From post-its to an interactive platform
The start-up already has its first customers. It is helping the Municipality of Eindhoven and Helmond with their climate conference. For example, a workshop was organized that resulted in two thousand Post-its. Dembrane digitizes these post-its and links them to existing projects, making it clear to municipalities what citizens find essential.
Theuns: “In one of the sessions, it emerged that the climate transition process must also be financially transparent. So: how much money from which pot is used for which part of the climate transition? Residents, entrepreneurs, and farmers find this crucial for trust in the process; the municipalities had not yet included it in their plans.”
But, the application goes beyond public government. For example, Theuns and Nieuwenburg can also organize workshops for companies in which they collect all employee questions and process them into a dataset. “If ASML organizes a workshop ten times, you have only reached two hundred employees.

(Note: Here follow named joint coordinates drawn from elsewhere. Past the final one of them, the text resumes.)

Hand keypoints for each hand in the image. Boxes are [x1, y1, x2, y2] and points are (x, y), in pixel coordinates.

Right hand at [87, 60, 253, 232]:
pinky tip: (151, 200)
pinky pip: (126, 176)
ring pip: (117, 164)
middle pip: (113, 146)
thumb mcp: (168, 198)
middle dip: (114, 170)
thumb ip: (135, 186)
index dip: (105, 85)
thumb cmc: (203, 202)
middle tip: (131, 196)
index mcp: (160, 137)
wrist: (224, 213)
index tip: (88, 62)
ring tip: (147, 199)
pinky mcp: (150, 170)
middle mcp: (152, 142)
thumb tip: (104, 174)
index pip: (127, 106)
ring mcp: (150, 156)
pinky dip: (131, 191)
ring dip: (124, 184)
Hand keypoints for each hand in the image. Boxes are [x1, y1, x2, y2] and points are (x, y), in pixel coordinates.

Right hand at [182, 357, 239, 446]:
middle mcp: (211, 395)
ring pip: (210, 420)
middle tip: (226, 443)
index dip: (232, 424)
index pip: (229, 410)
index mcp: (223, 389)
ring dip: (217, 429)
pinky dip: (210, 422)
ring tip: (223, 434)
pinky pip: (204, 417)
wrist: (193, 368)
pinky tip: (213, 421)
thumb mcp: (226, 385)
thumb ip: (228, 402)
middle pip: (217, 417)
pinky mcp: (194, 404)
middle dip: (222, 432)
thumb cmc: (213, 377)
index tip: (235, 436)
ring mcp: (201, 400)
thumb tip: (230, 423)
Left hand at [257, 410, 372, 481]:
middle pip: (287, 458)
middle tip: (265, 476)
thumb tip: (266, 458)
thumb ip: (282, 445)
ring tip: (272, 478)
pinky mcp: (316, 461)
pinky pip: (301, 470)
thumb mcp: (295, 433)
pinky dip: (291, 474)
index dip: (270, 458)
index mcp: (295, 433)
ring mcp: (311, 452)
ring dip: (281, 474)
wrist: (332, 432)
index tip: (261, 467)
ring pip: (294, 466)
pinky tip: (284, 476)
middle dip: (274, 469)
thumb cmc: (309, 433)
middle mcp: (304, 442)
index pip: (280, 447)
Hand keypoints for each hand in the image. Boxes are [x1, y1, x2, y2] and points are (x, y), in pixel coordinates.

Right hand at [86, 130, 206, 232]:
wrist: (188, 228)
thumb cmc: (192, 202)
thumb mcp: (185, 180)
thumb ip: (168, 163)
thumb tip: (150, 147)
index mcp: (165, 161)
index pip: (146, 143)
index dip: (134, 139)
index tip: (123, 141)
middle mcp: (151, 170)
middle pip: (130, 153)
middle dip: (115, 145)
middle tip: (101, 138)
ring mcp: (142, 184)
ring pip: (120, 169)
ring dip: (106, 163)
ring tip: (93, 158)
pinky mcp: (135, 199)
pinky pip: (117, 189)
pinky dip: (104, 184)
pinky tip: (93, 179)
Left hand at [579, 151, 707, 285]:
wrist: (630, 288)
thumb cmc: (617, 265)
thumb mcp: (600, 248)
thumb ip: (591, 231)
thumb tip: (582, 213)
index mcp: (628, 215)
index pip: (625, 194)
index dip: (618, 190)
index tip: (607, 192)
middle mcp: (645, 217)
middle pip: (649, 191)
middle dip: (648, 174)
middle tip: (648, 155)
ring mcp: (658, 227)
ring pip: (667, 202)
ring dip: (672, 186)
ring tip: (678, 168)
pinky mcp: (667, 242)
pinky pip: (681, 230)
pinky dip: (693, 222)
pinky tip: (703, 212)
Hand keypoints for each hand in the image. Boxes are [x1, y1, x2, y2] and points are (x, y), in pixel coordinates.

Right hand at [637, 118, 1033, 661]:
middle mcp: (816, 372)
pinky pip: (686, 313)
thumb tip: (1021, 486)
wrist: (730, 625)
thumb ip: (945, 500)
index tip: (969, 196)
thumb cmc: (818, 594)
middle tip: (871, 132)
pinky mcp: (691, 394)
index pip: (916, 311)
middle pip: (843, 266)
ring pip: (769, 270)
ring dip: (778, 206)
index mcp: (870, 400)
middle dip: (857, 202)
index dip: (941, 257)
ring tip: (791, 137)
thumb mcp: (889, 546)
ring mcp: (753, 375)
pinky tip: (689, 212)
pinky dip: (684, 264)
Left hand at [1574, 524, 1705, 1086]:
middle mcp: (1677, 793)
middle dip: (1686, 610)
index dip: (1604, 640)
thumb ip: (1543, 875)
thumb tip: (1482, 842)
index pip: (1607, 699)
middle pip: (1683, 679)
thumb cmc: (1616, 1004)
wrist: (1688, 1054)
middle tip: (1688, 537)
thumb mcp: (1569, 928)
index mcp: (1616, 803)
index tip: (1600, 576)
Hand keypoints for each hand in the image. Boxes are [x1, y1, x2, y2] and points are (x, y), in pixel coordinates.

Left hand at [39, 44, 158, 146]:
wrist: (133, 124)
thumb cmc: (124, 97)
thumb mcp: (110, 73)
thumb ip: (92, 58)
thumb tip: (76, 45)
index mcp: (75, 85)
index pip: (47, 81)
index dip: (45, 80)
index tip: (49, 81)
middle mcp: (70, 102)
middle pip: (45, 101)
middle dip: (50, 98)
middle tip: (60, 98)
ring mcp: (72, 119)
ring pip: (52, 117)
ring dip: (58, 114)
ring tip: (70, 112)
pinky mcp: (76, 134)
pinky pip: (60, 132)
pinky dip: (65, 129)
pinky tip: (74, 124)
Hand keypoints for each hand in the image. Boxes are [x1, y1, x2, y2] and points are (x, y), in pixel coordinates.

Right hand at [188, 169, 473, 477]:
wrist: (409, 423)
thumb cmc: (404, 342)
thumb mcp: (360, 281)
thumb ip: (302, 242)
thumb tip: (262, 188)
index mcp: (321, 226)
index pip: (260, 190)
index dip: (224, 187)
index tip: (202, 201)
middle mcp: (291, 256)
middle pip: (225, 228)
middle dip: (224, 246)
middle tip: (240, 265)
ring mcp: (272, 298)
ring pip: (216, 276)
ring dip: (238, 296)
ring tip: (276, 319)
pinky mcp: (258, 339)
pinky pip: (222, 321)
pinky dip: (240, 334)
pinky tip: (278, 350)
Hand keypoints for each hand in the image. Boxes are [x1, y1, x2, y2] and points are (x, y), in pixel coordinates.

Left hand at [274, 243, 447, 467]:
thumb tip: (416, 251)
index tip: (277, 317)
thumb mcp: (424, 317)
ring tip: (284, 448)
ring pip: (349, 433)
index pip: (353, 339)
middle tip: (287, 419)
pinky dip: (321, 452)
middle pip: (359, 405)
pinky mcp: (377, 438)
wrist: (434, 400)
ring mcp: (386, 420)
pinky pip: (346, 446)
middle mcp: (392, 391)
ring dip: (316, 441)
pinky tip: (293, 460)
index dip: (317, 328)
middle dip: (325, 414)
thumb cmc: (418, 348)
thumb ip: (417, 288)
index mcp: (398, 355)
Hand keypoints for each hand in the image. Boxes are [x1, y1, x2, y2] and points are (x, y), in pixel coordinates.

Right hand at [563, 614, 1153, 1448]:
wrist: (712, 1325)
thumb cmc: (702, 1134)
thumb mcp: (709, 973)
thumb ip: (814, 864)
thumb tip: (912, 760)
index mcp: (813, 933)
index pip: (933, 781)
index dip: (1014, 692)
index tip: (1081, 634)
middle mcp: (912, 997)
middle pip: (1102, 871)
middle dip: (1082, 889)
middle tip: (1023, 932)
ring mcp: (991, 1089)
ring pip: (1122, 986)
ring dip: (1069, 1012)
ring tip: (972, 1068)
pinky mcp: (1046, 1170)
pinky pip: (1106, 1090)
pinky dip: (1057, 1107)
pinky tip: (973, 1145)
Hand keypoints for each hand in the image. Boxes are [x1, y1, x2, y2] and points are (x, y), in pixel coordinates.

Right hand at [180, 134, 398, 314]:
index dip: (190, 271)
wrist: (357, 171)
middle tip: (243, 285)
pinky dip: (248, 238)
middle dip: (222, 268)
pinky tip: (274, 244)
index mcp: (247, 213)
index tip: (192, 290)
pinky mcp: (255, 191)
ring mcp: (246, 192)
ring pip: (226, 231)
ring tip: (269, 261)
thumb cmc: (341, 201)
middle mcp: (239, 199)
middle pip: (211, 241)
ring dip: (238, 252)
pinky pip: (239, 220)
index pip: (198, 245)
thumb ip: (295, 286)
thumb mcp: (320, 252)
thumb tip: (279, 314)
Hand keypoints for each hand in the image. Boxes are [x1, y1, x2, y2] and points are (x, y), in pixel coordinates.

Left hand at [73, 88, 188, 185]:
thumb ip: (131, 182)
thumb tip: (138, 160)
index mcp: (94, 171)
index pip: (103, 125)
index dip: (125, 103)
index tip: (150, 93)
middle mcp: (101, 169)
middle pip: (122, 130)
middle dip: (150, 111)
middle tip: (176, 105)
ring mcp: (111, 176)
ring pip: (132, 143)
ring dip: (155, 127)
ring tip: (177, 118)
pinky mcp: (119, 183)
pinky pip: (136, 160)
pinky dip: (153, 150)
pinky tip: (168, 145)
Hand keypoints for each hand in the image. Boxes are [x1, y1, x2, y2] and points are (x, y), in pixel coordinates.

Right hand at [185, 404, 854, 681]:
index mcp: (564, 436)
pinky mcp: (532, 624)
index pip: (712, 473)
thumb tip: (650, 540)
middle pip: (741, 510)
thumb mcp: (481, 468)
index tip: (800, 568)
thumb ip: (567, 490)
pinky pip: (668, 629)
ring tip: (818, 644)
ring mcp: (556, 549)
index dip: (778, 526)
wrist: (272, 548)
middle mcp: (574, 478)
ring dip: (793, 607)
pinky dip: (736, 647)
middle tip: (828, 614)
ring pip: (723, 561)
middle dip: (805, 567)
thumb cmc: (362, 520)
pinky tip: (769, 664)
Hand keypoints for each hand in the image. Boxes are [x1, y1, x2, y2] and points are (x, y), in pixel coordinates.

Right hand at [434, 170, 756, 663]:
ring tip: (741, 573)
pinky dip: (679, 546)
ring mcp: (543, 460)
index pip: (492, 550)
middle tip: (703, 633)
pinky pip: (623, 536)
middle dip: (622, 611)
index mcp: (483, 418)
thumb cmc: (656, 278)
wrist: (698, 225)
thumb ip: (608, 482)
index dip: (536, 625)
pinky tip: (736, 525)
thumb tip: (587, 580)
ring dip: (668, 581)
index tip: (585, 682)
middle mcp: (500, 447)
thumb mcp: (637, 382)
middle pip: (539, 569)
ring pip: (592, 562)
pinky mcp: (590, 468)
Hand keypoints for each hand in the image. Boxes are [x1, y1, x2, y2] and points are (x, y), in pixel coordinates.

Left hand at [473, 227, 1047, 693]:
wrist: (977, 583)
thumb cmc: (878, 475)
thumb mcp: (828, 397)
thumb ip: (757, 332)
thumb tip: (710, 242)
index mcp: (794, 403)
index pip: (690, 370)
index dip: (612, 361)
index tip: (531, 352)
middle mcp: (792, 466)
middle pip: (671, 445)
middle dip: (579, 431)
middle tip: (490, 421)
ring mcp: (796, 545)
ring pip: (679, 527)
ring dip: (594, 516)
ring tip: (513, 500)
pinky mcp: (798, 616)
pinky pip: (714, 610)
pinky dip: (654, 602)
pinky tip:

With our workshops, we can reach all 25,000, and the outcomes don’t end up in bullet points on a forgotten Word document.”
The data are sorted by the support already during the workshop and analyzed by AI. This allows Dembrane to generate nuanced statements with measurable help. “For example, Dembrane is eighty percent sure that more than ninety percent of the stakeholders would choose option A if they discussed and voted on it,” Theuns clarified. The data and propositions are published on the platform so that it is clear what the group wants, with all the nuances and compromises that were picked up during the workshops.
From friction to sparks
Nieuwenburg and Theuns found in each other not only business partners; they have also been each other’s life partners for nine years. There was quite a bit of friction in the beginning because they often viewed things differently. “Eventually, that friction caused sparks,” laughs Nieuwenburg, “and it feels logical to start a business together.”
The focus is on finding the perfect market fit. The ultimate goal? Theuns: “That concerned residents who want to contribute something can come to our platform. That guidance should be clear, easy, simple, and accessible to everyone.”
“When people feel involved in their community, and their voices are heard, we all benefit. It leads to better decision-making and involvement and ultimately a better quality of life for everyone,” concluded Nieuwenburg.